Over the course of three hours, there were many such gripping stories illustrating the draconian nature of a lockout. There was also testimony about how the replacement workers hired by National Grid were doing a bad job, endangering public safety. John Buonopane, the president of one steelworkers local, urged the lawmakers on the committee to send a message to National Grid, which was described throughout the afternoon as a greedy, giant, multinational corporation.

Only one lawmaker posed a question to union members and their supporters. Sen. Michael Barrett, the cochair of the committee, asked Buonopane whether the Legislature should designated the gas workers as essential employees, which would mean they couldn’t be locked out but also couldn’t strike. (Before being locked out, the union had voted to strike.) Buonopane didn’t answer the question directly, but instead pointed out that the union hadn’t gone on strike in 50 years though it had faced two lockouts over the last 25 years.

There were plenty of other questions that could have been asked to shed more light on the situation.

National Grid, for example, says its five-year offer to its steelworker unions includes pay increases that would boost the current average employee salary from $120,000 a year, including overtime, to $137,000. The offer also includes a 10 percent increase in the pension plan for current employees. New employees, however, would be assigned to a 401k plan with a 3 to 9 percent company match. The company’s health insurance proposal would also introduce deductibles and coinsurance for the first time.

Steelworkers at the Tuesday hearing on National Grid legislation.No lawmaker asked whether the company’s numbers were accurate, or why the offer was unacceptable. (Grid had said all of its other unions had accepted similar terms.)

But lawmakers found their voices when Marcy Reed, the Massachusetts president of National Grid, testified against O’Day’s bill. She and a colleague were asked about the company’s morality, its claim that it wasn’t making much money in Massachusetts, and its “insulting” suggestion that workers who had voted to strike could endanger public safety by just walking off in the middle of a job.

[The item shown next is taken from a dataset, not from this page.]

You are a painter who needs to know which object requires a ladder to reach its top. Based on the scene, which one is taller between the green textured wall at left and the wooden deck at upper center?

Throughout Reed’s testimony, she was heckled by a handful of steelworkers and their supporters in the packed hearing room. As Reed talked, people in the audience provided their own running commentary, some shouted out “not true” to her statements, another yelled “bullshit” to one of her points.

No one was invited to testify who could address the National Grid contention that any legislative intervention in a private labor dispute would be a violation of federal law. That is a huge question looming over efforts by lawmakers on Beacon Hill to step into the fray, but Tuesday’s four-hour hearing provided no answers.

The plight of locked-out workers has overshadowed the company’s financial concerns and drawn widespread political support. House Speaker Robert DeLeo, normally a friend of business, has taken a strong interest in the labor dispute, supporting the O’Day legislation and a separate bill providing additional unemployment benefits to the locked-out workers. Gov. Charlie Baker has been less active in pushing legislation, but he has made clear the lockout needs to end and end soon.

Even with emotions running high on the issue on Beacon Hill, a hearing is an ideal setting to understand all of the ramifications of a piece of legislation. On Tuesday, however, that didn’t happen. It was a missed opportunity.